* THINGS TO DO:
A) Condense the paragraph of the flash storage passage that begins "When considering an upgrade to all-flash" into a short bulleted list that keeps its main facts.
B) Extend the flash storage passage, picking up right after its final sentence.
— start PAGE EXTRACT —
If your company is looking for high-performance storage, you may be looking at flash. But knowing you want flash storage isn't enough in the current market. Flash storage comes in many forms, and the flash storage landscape is constantly changing. Dennis Martin, founder and president of Demartek, a computer industry analyst firm, spoke with Senior News Director Dave Raffo about different types of flash implementation and the future of flash storage. For Martin, one thing is clear: When it comes to flash storage vs. hard drive storage, flash almost always comes out on top.

Martin said that he's tested all-flash arrays under a variety of workloads, and they work well under most of them. What's more, all-flash arrays can often handle multiple workloads at once.

When considering an upgrade to all-flash, you have an option to upgrade an existing controller or get one that was built from the ground up to work with flash. According to Martin, it's always preferable to have a controller built from the ground up, because it will be built to work with the speeds of flash. If you have a new system built with flash storage vs. hard drive storage retrofitted to include flash, the new system will simply be more efficient.
— end PAGE EXTRACT —
— start SUPPLIED ENTRIES —
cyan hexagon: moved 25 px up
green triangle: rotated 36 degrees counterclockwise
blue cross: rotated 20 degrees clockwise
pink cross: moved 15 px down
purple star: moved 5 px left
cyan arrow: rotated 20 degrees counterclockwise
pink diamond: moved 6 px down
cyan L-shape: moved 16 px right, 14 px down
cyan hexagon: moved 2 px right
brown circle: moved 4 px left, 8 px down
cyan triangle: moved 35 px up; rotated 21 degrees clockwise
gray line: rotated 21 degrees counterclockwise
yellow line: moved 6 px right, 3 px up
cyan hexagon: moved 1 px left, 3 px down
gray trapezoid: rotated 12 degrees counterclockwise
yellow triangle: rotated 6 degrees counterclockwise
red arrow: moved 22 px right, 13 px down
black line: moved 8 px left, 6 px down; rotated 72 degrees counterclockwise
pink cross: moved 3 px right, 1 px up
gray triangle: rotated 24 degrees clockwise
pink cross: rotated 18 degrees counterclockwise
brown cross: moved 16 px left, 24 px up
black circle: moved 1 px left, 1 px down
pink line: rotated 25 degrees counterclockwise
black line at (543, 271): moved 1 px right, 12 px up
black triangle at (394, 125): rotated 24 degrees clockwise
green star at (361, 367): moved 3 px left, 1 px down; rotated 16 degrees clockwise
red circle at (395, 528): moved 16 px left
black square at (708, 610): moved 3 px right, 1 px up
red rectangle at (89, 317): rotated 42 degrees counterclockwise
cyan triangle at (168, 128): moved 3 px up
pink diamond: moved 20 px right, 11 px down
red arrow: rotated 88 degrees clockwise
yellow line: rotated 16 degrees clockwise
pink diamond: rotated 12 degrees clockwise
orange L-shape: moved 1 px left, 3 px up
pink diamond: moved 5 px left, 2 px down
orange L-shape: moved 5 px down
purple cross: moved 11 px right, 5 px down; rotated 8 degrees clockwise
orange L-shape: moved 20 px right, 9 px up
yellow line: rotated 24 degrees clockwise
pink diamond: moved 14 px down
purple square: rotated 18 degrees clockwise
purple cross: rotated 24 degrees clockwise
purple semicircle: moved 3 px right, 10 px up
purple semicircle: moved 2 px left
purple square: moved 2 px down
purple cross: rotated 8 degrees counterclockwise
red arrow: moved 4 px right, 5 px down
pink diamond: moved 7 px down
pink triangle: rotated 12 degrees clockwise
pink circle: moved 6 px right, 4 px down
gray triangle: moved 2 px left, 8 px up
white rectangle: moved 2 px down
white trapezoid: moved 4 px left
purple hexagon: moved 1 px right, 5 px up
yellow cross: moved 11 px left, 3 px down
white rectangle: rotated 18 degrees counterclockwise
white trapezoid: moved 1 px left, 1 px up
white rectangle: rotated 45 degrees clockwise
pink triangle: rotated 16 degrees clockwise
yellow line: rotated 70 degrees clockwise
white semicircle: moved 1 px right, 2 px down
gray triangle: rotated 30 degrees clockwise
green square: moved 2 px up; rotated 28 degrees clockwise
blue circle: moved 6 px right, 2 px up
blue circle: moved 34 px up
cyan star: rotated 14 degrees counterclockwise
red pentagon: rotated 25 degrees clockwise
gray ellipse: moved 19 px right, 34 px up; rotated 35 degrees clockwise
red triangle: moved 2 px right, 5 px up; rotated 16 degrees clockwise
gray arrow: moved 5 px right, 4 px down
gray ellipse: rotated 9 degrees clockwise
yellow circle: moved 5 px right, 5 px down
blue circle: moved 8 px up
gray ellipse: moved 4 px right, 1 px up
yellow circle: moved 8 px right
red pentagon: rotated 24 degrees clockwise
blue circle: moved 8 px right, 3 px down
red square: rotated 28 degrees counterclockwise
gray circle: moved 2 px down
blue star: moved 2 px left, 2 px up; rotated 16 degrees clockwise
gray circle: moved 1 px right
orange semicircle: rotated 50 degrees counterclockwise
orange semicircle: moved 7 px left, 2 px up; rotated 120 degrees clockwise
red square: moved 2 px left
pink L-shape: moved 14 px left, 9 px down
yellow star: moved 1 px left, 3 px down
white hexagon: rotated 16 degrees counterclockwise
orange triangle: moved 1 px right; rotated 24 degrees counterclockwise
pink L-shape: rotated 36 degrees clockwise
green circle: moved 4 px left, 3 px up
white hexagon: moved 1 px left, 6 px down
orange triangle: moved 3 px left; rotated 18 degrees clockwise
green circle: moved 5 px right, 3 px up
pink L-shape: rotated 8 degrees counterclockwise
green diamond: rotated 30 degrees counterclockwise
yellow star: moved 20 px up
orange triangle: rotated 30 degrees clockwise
— end SUPPLIED ENTRIES —
* THE ANSWERS:
A)
- Upgrading to all-flash offers two choices: upgrade an existing controller, or get a controller built from the ground up for flash.
- Martin says a ground-up controller is always preferable because it is built to work with flash speeds.
- A new system built with flash is more efficient than a hard drive system retrofitted to include flash.

B)
Martin had a similar opinion about hybrid arrays. Although hybrid arrays are a step up from hard drives, they're simply not as good as all-flash arrays. Martin said that, in flash storage vs. hard drive storage, flash is much more efficient.

According to Martin, it's only a matter of time before everyone jumps on the flash bandwagon. For now, companies can get by without it. But Martin told Raffo that once you try flash, "You're going to wonder why you didn't do it before." If companies try flash storage vs. hard drive storage, Martin argued that they'll find a noticeable difference in favor of flash.

Martin also discussed why he believes NAND flash is coming to the end of its lifecycle. He noted that several companies, including Hewlett Packard Enterprise (HPE) and a joint venture between Intel and Micron, are designing new types of storage that are expected to be more efficient than current NAND flash technology. However, he said it still has a while to go before it'll be phased out completely. "We've got some people that say five years left for NAND, maybe longer, hard to say, but there are other ones coming," Martin said.

In terms of server-side flash, Martin said it has benefits and drawbacks.  Putting flash in the server means you have extremely small latency, but you need to have the capacity you need in the server. Using external storage will create a bit more latency, but it offers a lot more capacity.

Editor's note:

This is the first part of a two-part interview about flash storage. The second part breaks down the different types of flash storage available on the market.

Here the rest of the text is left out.